§ **EXERCISE MATERIAL**
====

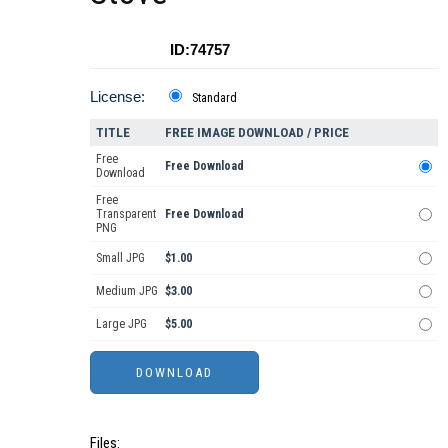
ID:74757
License:
Standard
TITLE
FREE IMAGE DOWNLOAD / PRICE
Free
Free Download
Download
Free
Transparent
Free Download
PNG
Small JPG
$1.00
Medium JPG
$3.00
Large JPG
$5.00
Files:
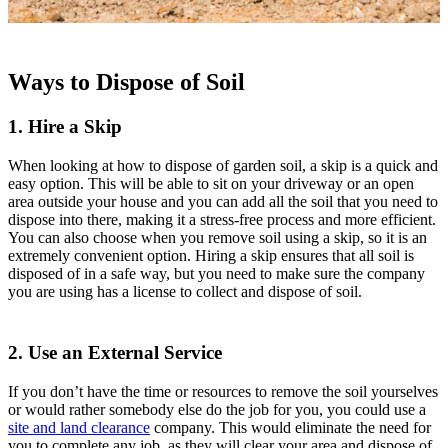
Ways to Dispose of Soil
1. Hire a Skip
When looking at how to dispose of garden soil, a skip is a quick and
easy option. This will be able to sit on your driveway or an open
area outside your house and you can add all the soil that you need to
dispose into there, making it a stress-free process and more efficient.
You can also choose when you remove soil using a skip, so it is an
extremely convenient option. Hiring a skip ensures that all soil is
disposed of in a safe way, but you need to make sure the company
you are using has a license to collect and dispose of soil.
2. Use an External Service
If you don’t have the time or resources to remove the soil yourselves
or would rather somebody else do the job for you, you could use a
site and land clearance
company. This would eliminate the need for
you to complete any job, as they will clear your area and dispose of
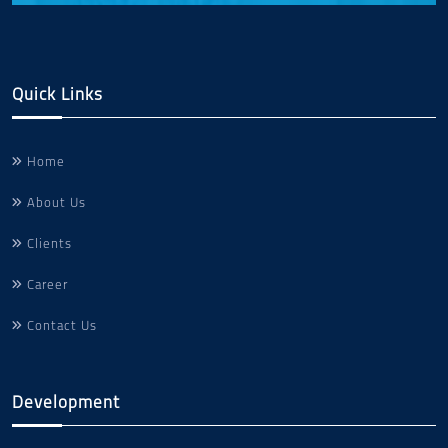
Quick Links
Home
About Us
Clients
Career
Contact Us
Development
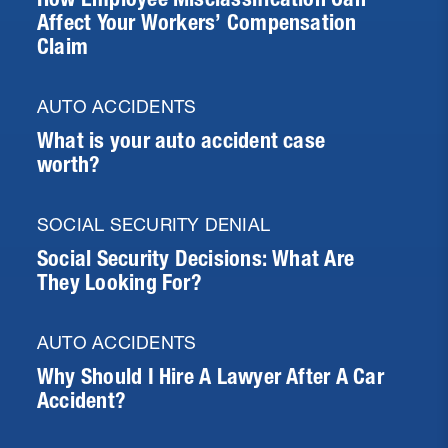
Affect Your Workers’ Compensation
Claim
AUTO ACCIDENTS
What is your auto accident case
worth?
SOCIAL SECURITY DENIAL
Social Security Decisions: What Are
They Looking For?
AUTO ACCIDENTS
Why Should I Hire A Lawyer After A Car
Accident?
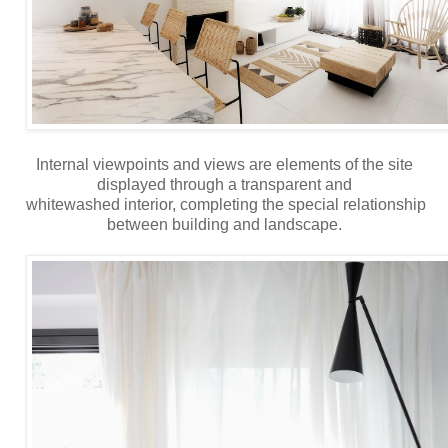
Internal viewpoints and views are elements of the site
displayed through a transparent and
whitewashed interior, completing the special relationship
between building and landscape.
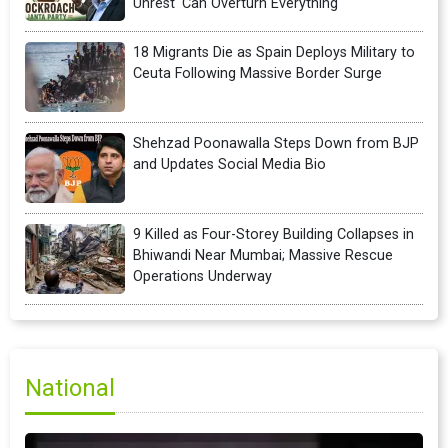
Unrest 'Can Overturn Everything'
18 Migrants Die as Spain Deploys Military to
Ceuta Following Massive Border Surge
Shehzad Poonawalla Steps Down from BJP
and Updates Social Media Bio
9 Killed as Four-Storey Building Collapses in
Bhiwandi Near Mumbai; Massive Rescue
Operations Underway
National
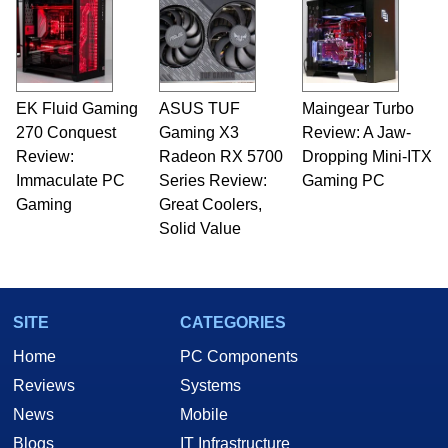
EK Fluid Gaming
ASUS TUF
Maingear Turbo
270 Conquest
Gaming X3
Review: A Jaw-
Review:
Radeon RX 5700
Dropping Mini-ITX
Immaculate PC
Series Review:
Gaming PC
Gaming
Great Coolers,
Solid Value
SITE
CATEGORIES
Home
PC Components
Reviews
Systems
News
Mobile
Blogs
IT Infrastructure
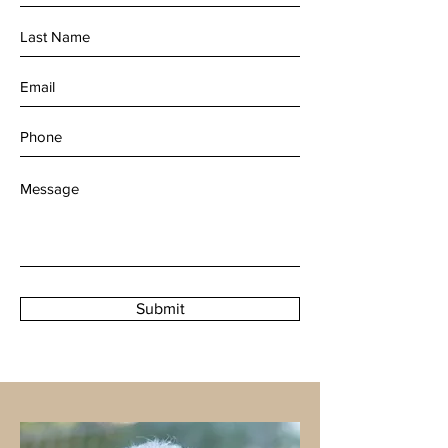
Submit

====

§ **EXERCISE**
Reproduce the part of the items that opens with the line containing "Quick Links" and closes with the line containing "between building and landscape.", keeping each line unchanged. Leave the pictures out of your answer.

§ **WRITTEN SOLUTION**
Quick Links
Home
About Us
Clients
Career
Contact Us
Development
Affect Your Workers’ Compensation
Claim
AUTO ACCIDENTS
What is your auto accident case
worth?
SOCIAL SECURITY DENIAL
Social Security Decisions: What Are
They Looking For?
AUTO ACCIDENTS
Why Should I Hire A Lawyer After A Car
Accident?
Internal viewpoints and views are elements of the site
displayed through a transparent and
whitewashed interior, completing the special relationship
between building and landscape.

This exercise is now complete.